Eine Sachbeschädigung bleibt es.
Medien und Aufmerksamkeit.
Das Problem der steigenden Mieten und Verdrängung ist nicht neu. Regelmäßig wird darüber berichtet. Aber die Aufmerksamkeit fällt gefühlt geringer aus, als bei Sachbeschädigungen. Gewalt gegen Sachen erregt nach wie vor zuverlässig die Gemüter, was sich auch an den Reaktionen zeigt. Die Reaktionen tragen damit dazu bei, dass Gewalt als Mittel funktioniert. Sie dient dazu Aufmerksamkeit herzustellen einerseits und andererseits ist ein Viertel, mit hoher Kriminalitätsbelastuing und Grafitti weniger stark von Mietsteigerungen betroffen. Das ist keine Rechtfertigung für Gewalt sondern eine Darstellung der Problemlage an der jeder Menschen mit seinem eigenen Verhalten mitwirkt.
Politik.
Immer mehr Menschen sind von Mietsteigerungen betroffen und Verdrängungsprozessen in den urbanen Großräumen betroffen. Das Gefälle nimmt zu. Aufgabe von Politik und Gesellschaft ist es Lösungen zu suchen und einen Ausgleich zwischen den Interessen von Vermietern und Mietern herzustellen. Gelingt dies nicht, nimmt der Druck und die Enttäuschung als auch Wut zu in deren Folge Konflikte entstehen.
Diese Prozessentwicklung ist nicht neu. Das Thema bezahlbarer Wohnraum wird für das kommende Jahr zu einem der entscheidenden Themen zumindest für Menschen in den urbanen Großräumen. Damit kommt es maßgelich darauf an, wie es auch den politischen Parteien gelingt hier glaubwürdige Antworten zu vertreten. Und da sehe ich persönlich Nachholebedarf.
Lösungen:
Es gibt nicht die eine, einfache Lösungen sondern eine Vielzahl an unterschiedlichen Instrumenten und Feldern auf denen gehandelt werden muss.
- Stoppt die Zweckentfremdung von Wohnraum. Immer wieder wird Wohnraum zweckentfremdt genutzt um ihn ganzjährig als Ferienwohnung oder AirBnB zu vermieten. Damit wird Wohnraum dem Mietmarkt entzogen, die Situation verschärft sich. Es bedarf eines Wohnraumzweckentfremdungsgesetzes auf Landesebene um den Kommunen Handlungsmöglichkeiten zu geben. .
- Schafft Programme zur Förderung sozialen Wohnungsbaus. Eigentümer begründen die steigenden Mieten mit den Anforderungen an Wohnungsbau.

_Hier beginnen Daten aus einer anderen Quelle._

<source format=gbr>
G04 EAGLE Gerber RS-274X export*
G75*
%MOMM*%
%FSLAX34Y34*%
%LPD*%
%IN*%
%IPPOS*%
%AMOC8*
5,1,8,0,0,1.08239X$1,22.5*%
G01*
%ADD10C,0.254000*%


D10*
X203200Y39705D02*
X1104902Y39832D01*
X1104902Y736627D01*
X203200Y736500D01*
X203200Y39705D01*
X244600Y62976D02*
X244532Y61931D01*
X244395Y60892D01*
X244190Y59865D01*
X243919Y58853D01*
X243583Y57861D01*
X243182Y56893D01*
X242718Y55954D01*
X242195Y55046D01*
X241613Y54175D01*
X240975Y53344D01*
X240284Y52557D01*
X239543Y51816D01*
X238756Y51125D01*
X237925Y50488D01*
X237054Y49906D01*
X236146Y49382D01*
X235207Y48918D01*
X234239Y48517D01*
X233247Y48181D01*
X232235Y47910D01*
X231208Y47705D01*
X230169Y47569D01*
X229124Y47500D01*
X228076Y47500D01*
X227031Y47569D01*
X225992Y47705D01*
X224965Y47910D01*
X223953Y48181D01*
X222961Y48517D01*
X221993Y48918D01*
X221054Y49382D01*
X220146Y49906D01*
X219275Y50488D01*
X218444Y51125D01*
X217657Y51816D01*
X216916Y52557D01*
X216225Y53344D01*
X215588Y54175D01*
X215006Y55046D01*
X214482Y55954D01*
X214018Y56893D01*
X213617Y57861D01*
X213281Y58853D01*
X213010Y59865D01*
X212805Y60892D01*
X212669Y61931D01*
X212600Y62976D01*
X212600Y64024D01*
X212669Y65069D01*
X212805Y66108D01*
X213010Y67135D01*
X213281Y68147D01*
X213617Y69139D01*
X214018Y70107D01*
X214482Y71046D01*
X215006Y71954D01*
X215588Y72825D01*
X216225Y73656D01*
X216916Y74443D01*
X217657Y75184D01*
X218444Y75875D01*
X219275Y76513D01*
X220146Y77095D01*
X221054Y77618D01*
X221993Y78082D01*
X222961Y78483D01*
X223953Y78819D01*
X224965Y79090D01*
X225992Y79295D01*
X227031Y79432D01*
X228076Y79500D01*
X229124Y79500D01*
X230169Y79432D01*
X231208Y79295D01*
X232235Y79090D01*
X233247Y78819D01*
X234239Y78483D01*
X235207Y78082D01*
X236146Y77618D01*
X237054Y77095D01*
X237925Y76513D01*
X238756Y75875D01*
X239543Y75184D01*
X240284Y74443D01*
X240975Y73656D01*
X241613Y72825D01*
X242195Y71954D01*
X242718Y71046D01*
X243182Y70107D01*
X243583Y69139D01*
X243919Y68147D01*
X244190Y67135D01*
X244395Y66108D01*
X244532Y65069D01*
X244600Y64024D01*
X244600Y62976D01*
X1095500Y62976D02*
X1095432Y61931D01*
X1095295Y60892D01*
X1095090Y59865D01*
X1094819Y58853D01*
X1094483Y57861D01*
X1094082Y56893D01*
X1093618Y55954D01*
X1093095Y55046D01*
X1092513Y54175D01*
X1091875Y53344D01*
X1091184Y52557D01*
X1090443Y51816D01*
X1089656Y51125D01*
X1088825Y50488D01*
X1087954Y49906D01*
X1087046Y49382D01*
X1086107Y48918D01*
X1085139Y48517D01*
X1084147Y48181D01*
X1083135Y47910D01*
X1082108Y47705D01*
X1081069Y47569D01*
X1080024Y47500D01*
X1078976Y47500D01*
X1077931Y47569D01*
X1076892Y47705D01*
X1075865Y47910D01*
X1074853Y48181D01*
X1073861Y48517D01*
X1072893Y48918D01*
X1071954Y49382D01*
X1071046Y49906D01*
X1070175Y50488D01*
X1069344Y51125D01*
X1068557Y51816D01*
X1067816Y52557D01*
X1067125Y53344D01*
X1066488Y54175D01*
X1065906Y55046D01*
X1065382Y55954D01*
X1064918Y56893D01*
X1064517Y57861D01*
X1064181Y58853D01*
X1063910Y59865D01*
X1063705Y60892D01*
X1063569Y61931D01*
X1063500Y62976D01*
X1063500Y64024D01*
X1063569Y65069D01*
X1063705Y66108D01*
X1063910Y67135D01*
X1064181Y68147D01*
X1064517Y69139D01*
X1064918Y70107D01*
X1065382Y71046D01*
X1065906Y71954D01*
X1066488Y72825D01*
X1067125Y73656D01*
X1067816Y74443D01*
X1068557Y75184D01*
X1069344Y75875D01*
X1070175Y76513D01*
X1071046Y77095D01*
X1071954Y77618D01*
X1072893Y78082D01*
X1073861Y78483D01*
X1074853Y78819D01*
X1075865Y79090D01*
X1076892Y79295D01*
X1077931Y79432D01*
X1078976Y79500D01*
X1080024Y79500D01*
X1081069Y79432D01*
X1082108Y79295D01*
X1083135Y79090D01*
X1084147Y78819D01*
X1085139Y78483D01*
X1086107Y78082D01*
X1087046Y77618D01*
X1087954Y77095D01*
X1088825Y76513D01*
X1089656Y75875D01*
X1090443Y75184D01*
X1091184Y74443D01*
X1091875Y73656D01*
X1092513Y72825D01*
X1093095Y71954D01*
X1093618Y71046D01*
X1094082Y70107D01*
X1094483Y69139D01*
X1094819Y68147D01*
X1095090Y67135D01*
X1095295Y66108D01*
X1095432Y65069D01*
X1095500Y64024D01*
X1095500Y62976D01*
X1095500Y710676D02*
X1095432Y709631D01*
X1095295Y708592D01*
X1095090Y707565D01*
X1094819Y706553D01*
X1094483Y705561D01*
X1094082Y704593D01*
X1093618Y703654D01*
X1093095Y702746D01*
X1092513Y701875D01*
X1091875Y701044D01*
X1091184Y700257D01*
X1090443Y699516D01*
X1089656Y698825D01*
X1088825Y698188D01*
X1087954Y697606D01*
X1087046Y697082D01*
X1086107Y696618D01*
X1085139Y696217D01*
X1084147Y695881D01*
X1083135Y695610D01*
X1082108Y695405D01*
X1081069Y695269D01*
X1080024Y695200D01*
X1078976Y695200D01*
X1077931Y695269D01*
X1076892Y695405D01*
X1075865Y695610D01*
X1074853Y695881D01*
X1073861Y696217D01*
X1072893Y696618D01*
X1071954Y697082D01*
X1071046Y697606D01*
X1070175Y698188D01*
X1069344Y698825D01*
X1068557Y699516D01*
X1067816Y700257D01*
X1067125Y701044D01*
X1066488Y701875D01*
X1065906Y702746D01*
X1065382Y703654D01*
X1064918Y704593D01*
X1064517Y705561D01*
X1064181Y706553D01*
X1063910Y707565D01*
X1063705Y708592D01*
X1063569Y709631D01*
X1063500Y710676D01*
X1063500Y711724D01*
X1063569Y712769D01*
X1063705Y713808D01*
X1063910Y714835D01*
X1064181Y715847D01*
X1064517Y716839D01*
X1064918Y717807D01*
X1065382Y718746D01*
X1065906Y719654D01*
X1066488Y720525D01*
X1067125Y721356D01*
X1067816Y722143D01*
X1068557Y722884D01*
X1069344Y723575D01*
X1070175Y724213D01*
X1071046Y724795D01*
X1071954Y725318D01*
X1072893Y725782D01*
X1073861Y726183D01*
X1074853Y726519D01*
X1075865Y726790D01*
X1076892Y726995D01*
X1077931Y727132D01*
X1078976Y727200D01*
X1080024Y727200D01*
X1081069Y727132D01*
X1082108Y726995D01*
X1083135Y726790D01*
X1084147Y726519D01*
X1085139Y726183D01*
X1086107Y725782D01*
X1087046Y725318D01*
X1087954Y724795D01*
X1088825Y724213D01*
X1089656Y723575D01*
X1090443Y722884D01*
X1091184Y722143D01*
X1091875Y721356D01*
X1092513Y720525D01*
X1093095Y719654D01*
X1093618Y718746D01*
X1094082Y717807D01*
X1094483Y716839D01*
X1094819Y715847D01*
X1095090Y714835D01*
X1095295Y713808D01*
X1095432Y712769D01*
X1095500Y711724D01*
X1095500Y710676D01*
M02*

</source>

Wenn Mieten billiger sein sollen muss der Staat einen Teil der Kosten übernehmen. Auch hier ist das Land gefordert.
- Entlastet die Städte durch Förderung der Infrastruktur der Umlandgemeinde. Infrastrukturell gut angeschlossene Umlandgemeinden können den Druck auf die Großstädte abfedern. Voraussetzung ist nicht nur eine gute verkehrstechnische Anbindung sondern auch weitere Förderung der Infastruktur. Reine „Schlafstädte“ sind nicht ausreichend attraktiv um eine längere Fahrtzeit in Kauf zu nehmen.
- Schafft schneller Wohnraum. Genehmigungsverfahren beschleunigen. Voraussetzung ist eine effizient arbeitende und personell gut ausgestattete Verwaltung. Hier gibt es Verbesserungsbedarf.

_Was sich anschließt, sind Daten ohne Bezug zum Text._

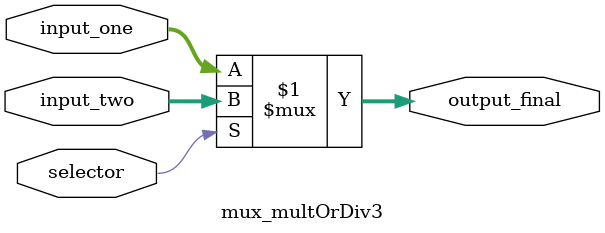
<source format=v>
  module mux_multOrDiv3 (
  input wire         selector,
  input wire  [31:0] input_one,
  input wire  [31:0] input_two,
  output wire [31:0] output_final
);

  assign output_final = (selector) ? input_two : input_one;

  endmodule
</source>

- Kommunal müssen Milieuschutzsatzungen genutzt werden um den Verlust von Wohnraum einerseits und zu drastischen Mietsteigerungen andererseits entgegenzuwirken. Das können Kommunen bereits jetzt schon tun und bestimmte Anforderungen an Sanierungen in Gebieten festlegen.
- Auf Bundesebene muss die Mietpreisbremse endlich wirksam werden.
- Die Spekulation mit Häusern und Immobilien ist immer noch lukrativ. Sie kann abgefangen werden in dem Spekulationen stärker besteuert werden und damit unrentabler werden.
- Schafft ein Immobilienregister. Jeder Mensch sollte die Möglichkeit haben sich zu informieren wer gerade wo baut.